### YANG DIMINTA
Kembalikan bagian dari berita tentang sanksi AS ini, mulai "KABUL (Arrahmah.id) –" sampai dengan "sanksi bukanlah solusi.", apa adanya tanpa perubahan.

### TEKS BACAAN
KABUL (Arrahmah.id) – Imarah Islam Afghanistan mengutuk sanksi yang baru-baru ini dijatuhkan oleh Departemen Keuangan AS kepada dua pejabatnya dan mengatakan bahwa menjatuhkan sanksi bukanlah solusi.
Zabiullah Mujahid, juru bicara Imarah Islam, menulis di X bahwa “meskipun AS adalah salah satu pelanggar terbesar hak asasi manusia karena dukungannya terhadap ‘Israel’, menuduh pihak lain melanggar hak asasi manusia dan menjatuhkan sanksi terhadap mereka tidak dapat dibenarkan dan tidak rasional.”
“Sanksi-sanksi ini tidak memiliki hasil dan jika terus berlanjut, tidak akan memiliki dampak negatif pada Imarah Islam dan rakyat Afghanistan karena kami tidak memiliki hubungan keuangan atau komersial dengan AS,” katanya, seperti dilaporkan Tolo News (9/12/2023).
Departemen Keuangan AS mengatakan dalam sebuah pernyataan pada 8 Desember bahwa Kantor Pengawasan Aset Luar Negeri telah menetapkan “Fariduddin Mahmood (Mahmood) dan Khalid (Hanafi) atas pelanggaran hak asasi manusia yang serius terkait dengan penindasan terhadap perempuan dan anak perempuan, termasuk melalui pembatasan akses ke pendidikan menengah untuk perempuan dan anak perempuan di Afghanistan semata-mata atas dasar gender.”
Pembatasan berbasis gender ini, menurut pernyataan tersebut, “mencerminkan diskriminasi yang parah dan meluas terhadap perempuan dan anak perempuan serta mengganggu hak-hak mereka untuk mendapatkan perlindungan yang setara.”
Utusan khusus AS untuk perempuan dan anak perempuan Afghanistan, Rina Amiri, juga mengatakan di X bahwa “dekrit diskriminatif Taliban yang menargetkan perempuan dan anak perempuan merupakan salah satu pelanggaran hak asasi manusia yang paling keji di dunia.”

### DAFTAR MATERI

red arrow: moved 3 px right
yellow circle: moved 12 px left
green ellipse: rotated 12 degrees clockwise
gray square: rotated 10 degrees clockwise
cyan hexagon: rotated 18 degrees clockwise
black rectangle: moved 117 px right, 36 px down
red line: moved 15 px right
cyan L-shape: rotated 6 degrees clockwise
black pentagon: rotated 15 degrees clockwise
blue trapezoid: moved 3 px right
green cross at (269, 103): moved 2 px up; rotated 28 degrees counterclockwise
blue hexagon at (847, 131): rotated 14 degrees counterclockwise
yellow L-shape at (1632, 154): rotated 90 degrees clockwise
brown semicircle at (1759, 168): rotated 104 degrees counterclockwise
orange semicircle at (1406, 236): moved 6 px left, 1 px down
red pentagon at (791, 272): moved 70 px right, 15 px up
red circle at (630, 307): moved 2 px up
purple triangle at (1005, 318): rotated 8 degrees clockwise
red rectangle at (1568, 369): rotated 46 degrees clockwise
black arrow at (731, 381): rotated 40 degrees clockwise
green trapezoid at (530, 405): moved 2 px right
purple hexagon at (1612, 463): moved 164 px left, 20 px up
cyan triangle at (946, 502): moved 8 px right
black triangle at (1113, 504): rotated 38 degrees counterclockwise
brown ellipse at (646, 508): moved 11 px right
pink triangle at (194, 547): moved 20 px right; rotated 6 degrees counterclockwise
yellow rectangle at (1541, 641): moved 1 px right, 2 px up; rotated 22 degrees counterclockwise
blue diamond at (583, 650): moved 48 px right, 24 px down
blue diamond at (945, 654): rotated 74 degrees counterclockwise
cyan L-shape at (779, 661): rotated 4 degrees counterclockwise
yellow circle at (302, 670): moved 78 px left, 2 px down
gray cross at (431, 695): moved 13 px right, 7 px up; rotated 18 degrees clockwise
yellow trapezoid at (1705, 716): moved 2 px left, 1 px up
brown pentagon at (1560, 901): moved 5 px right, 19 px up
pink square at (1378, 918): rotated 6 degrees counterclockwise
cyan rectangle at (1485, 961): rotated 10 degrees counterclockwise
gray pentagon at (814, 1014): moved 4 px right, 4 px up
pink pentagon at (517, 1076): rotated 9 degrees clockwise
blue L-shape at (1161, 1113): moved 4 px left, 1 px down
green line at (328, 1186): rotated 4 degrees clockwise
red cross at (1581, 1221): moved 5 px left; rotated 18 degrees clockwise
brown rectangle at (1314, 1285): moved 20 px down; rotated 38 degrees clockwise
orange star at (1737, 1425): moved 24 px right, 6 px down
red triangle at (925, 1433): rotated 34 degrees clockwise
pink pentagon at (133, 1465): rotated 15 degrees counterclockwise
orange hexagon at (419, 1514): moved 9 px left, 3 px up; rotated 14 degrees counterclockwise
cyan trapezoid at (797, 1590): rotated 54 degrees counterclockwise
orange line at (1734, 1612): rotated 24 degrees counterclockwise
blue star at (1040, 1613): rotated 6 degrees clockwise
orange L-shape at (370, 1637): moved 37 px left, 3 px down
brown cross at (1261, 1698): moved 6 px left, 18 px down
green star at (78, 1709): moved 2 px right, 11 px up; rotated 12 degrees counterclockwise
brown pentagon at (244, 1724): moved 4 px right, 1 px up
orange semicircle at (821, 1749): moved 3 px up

### JAWABAN
KABUL (Arrahmah.id) – Imarah Islam Afghanistan mengutuk sanksi yang baru-baru ini dijatuhkan oleh Departemen Keuangan AS kepada dua pejabatnya dan mengatakan bahwa menjatuhkan sanksi bukanlah solusi.